# Office parking lot etiquette



## MorganO (Jul 17, 2009)

For several weeks I have been watching one of my co-workers park her pristine red Mercedes-Benz hard top diagnally across two parking spaces in front of our office building.

Now, we have no internal policy within our building on how to park in a parking lot, but to me, it is just unacceptable to take up two spots just because you have an expensive newer vehicle. 

It just irks me to no end!!

It would be fun to stage a 'protest' and have all employee's take up two parking spaces just to see what kind of crazy mess we could make of the parking lot.  Or box her car in so that she can't get out...

Unfortunately, I'm sure the person I'm trying to make the point too wouldn't get it.

Just a rant...

Owen


----------



## Joe4 (Jul 17, 2009)

Owen,

We had something like that happen at my last job.  Our parking lot was always very crowded, and tough to find parking spaces if you weren't early in to work.  One day, someone parked their red Ferrari in the middle of the last two parking spots in one of the rows.  At the end of the row was a curb and a grass median.

→ **Items**:

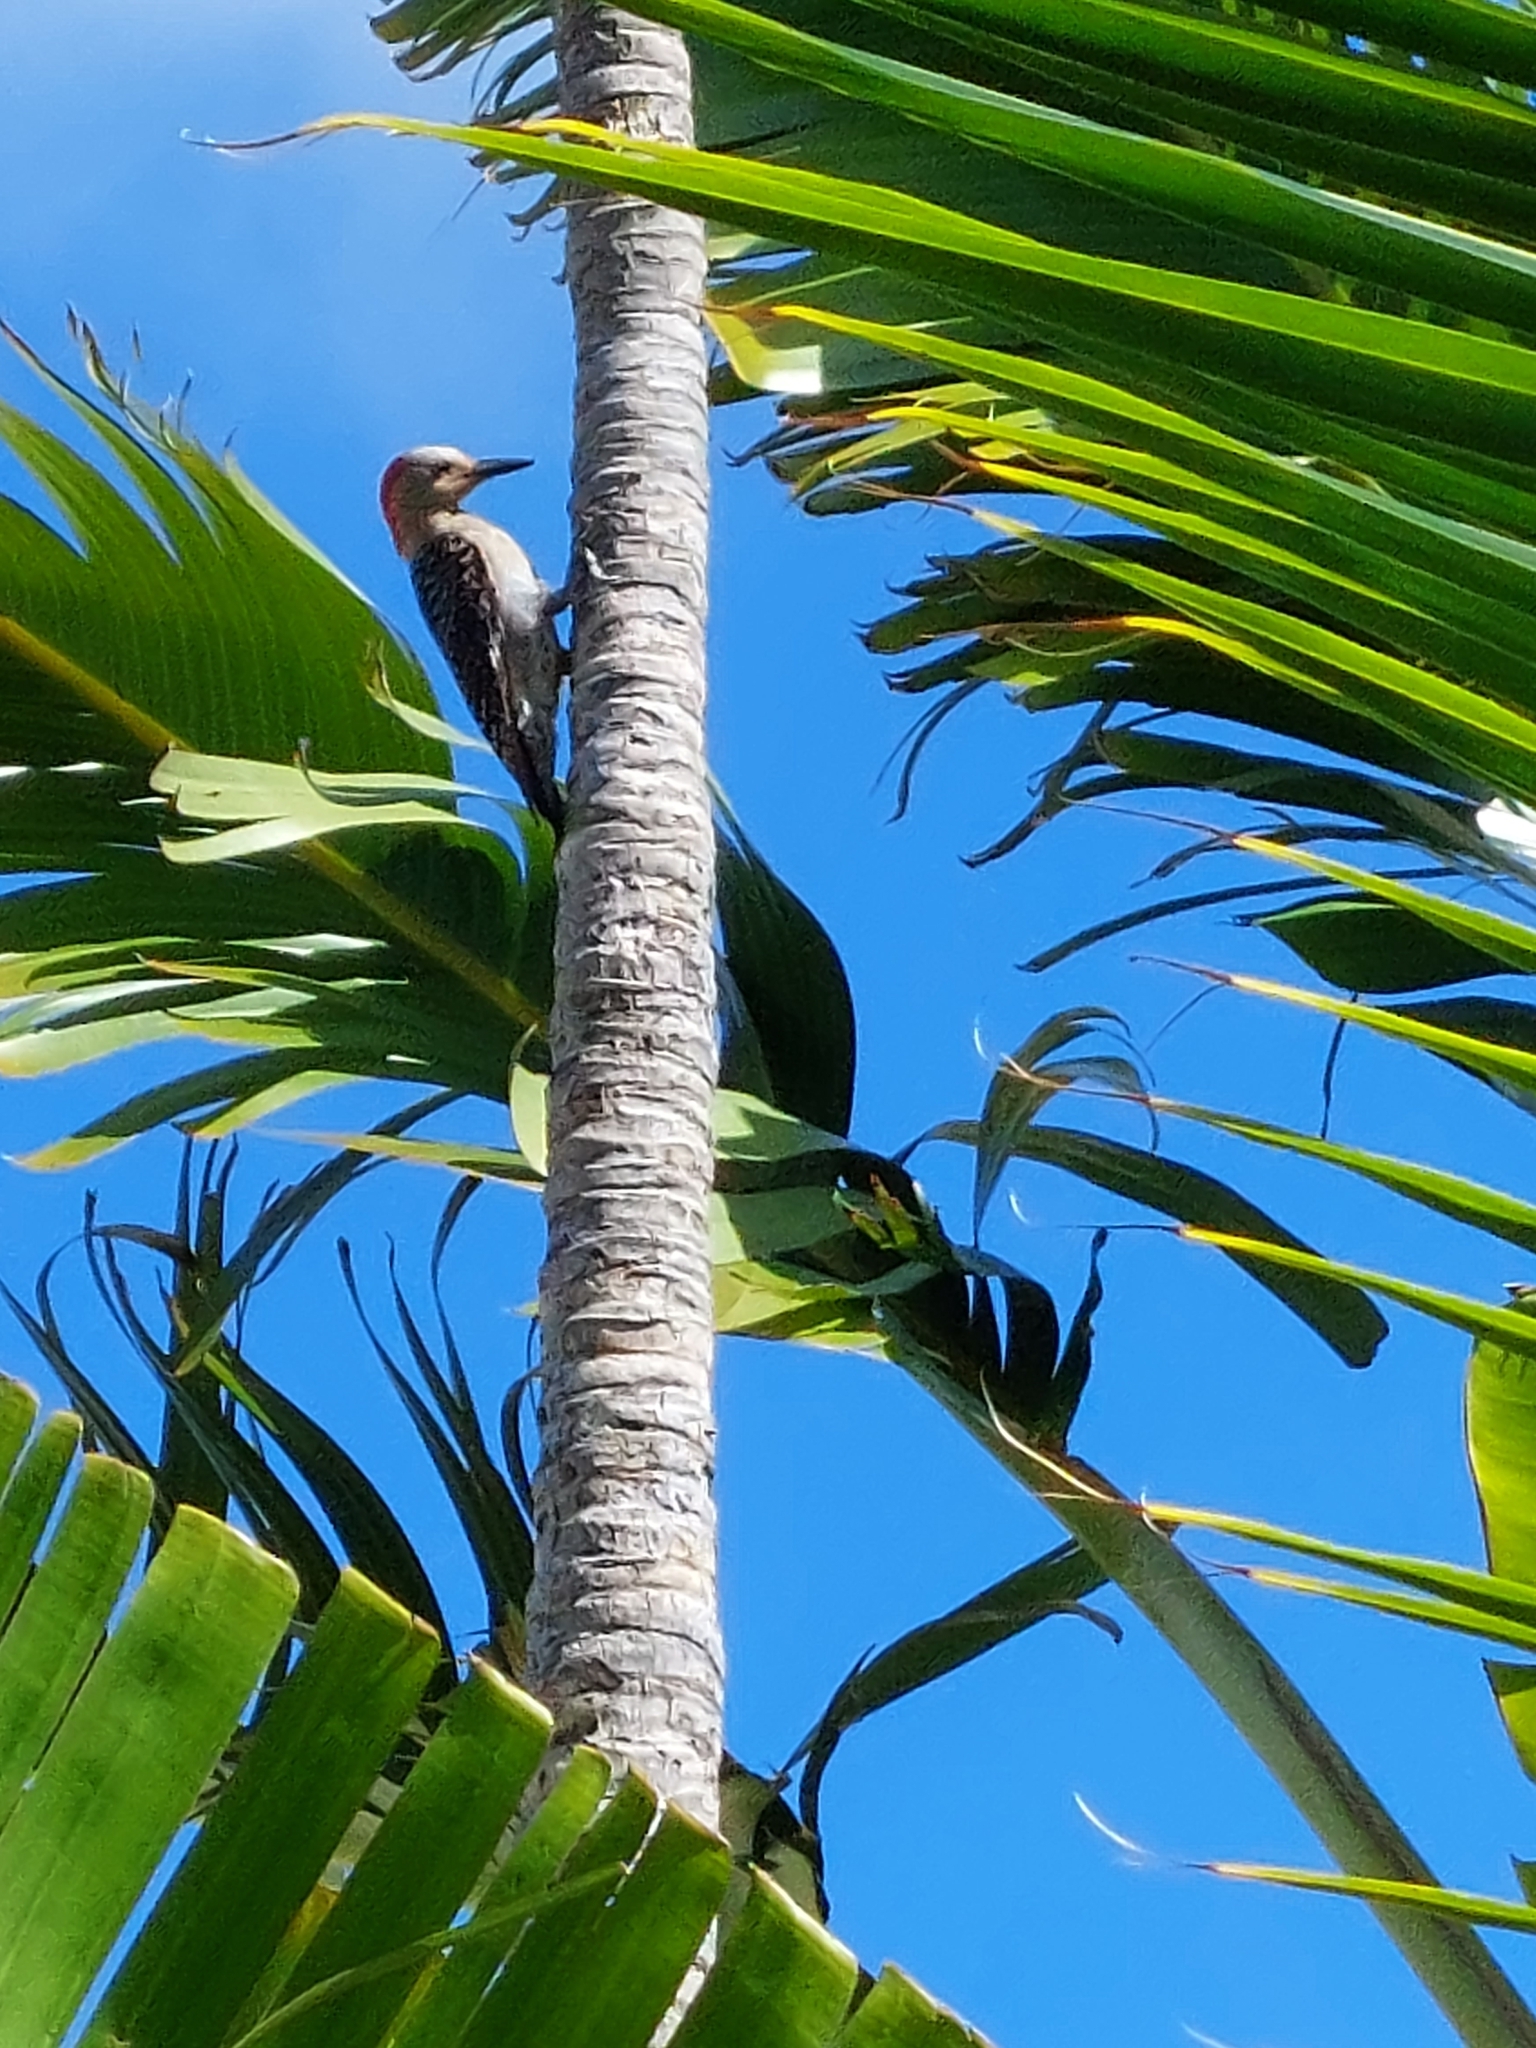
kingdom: Animalia
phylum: Chordata
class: Aves
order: Piciformes
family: Picidae
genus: Melanerpes
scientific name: Melanerpes carolinus
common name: Red-bellied woodpecker
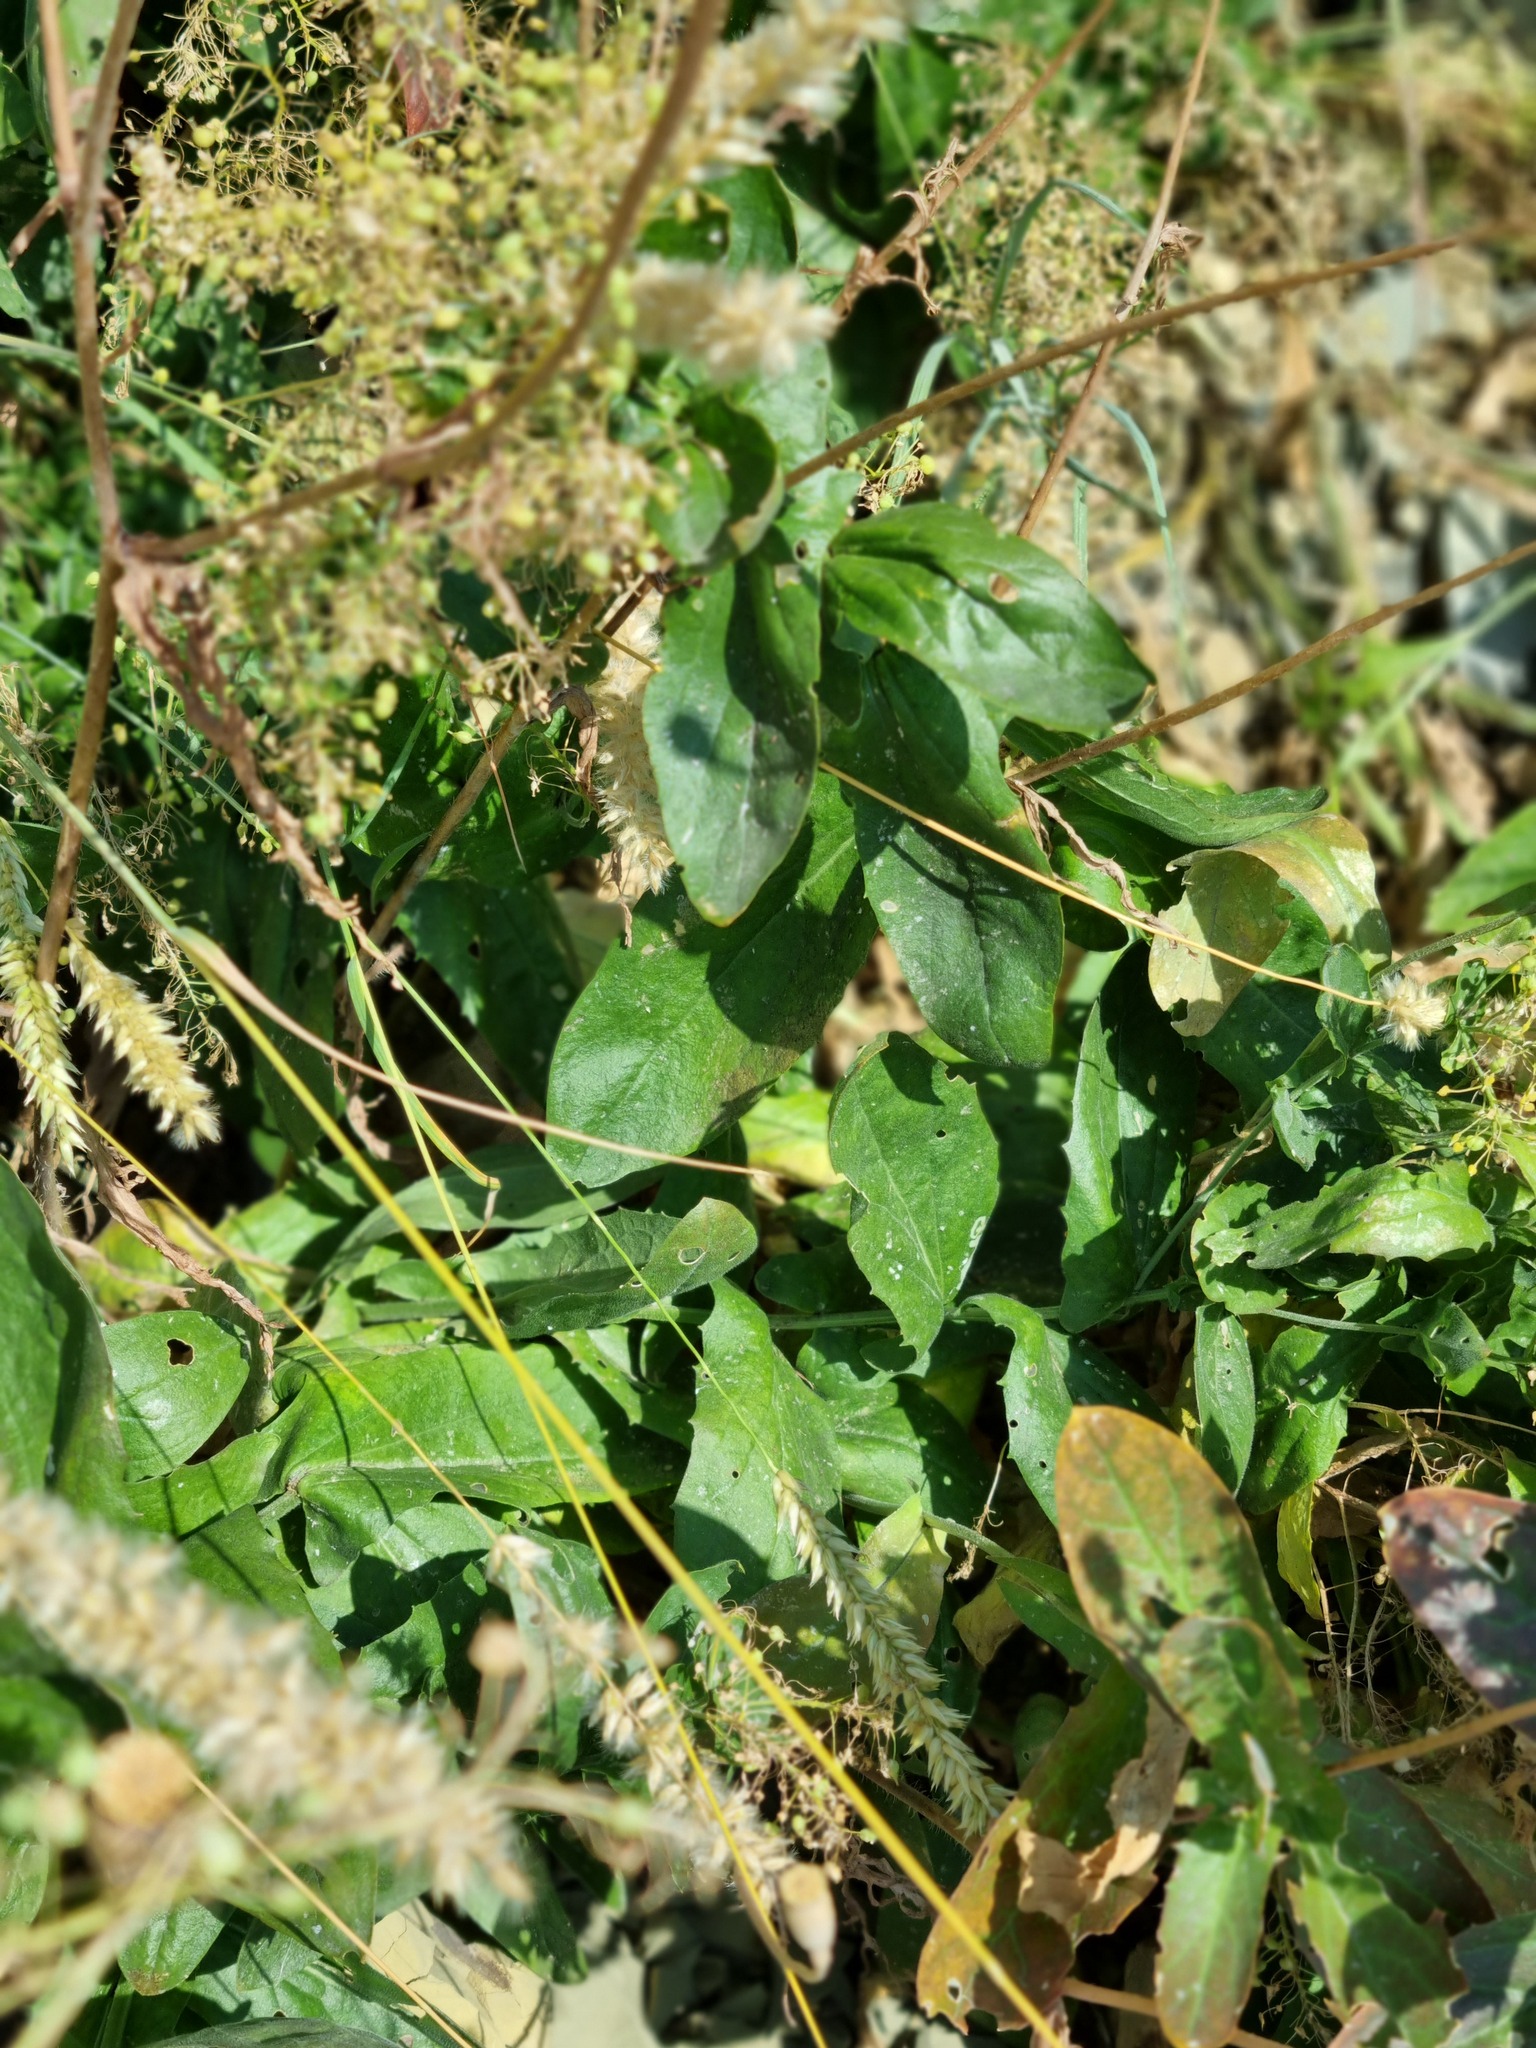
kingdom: Plantae
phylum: Tracheophyta
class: Magnoliopsida
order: Brassicales
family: Brassicaceae
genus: Lepidium
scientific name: Lepidium draba
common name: Hoary cress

→ **Tasks to carry out**:
**a.** In the parking lot thread, what kind of car does MorganO's co-worker park diagonally across two spaces?
**b.** Carry on with the parking lot thread from its final sentence, extending Joe4's post.
The records have no connection to the parking lot thread.

→ **Answers in order**:
**a.** A pristine red Mercedes-Benz hard top.

**b.**
A friend of mine came into work and was looking for a parking spot he drove a very old beat up pick-up truck).  He parked that truck halfway in that last parking spot, and halfway on the grass about 6 inches from the side of that Ferrari (not nearly enough room for the Ferrari owner to open the door on that side).  We loved it!  I would have loved to have seen the face of the Ferrari owner when he left...


----------



## schielrn (Jul 17, 2009)

I take a motorcycle to work and get here pretty early compared to most.  So I am usually in the first or second spot in the garage.  I typically park on the furthest edge of the spot because other people ride in as well and we usually get 3 bikes in a spot.  Well some days I come out to my bike and there is a car or seometimes even a truck parked in there at an angle right on the line.  I don't know what they are thinking, but as long as they don't hit my bike I don't really care.  But lately 2 other people that ride have been coming in early adn all 3 of us take our own spot and park right in the middle and I know it irks some people.  But why do they deserve a sapce over me?


----------



## Greg Truby (Jul 17, 2009)

See, this is where, left to my own devices, I would get myself into trouble. What I would love to do is find the two people who own the cars that were parked on either side of her and owners of two old barely-pass-inspection, minimum-of-one-quarter-panel-painted-primer-grey, pieces-of-junk. And then have the original bookends pull out and the pull the jalopies in so snug that there is absolutely no way she can open the doors even a centimeter. And then just leave 'em. Give the jalopy owners rides to and from work every day until she figures out a way to get her car out.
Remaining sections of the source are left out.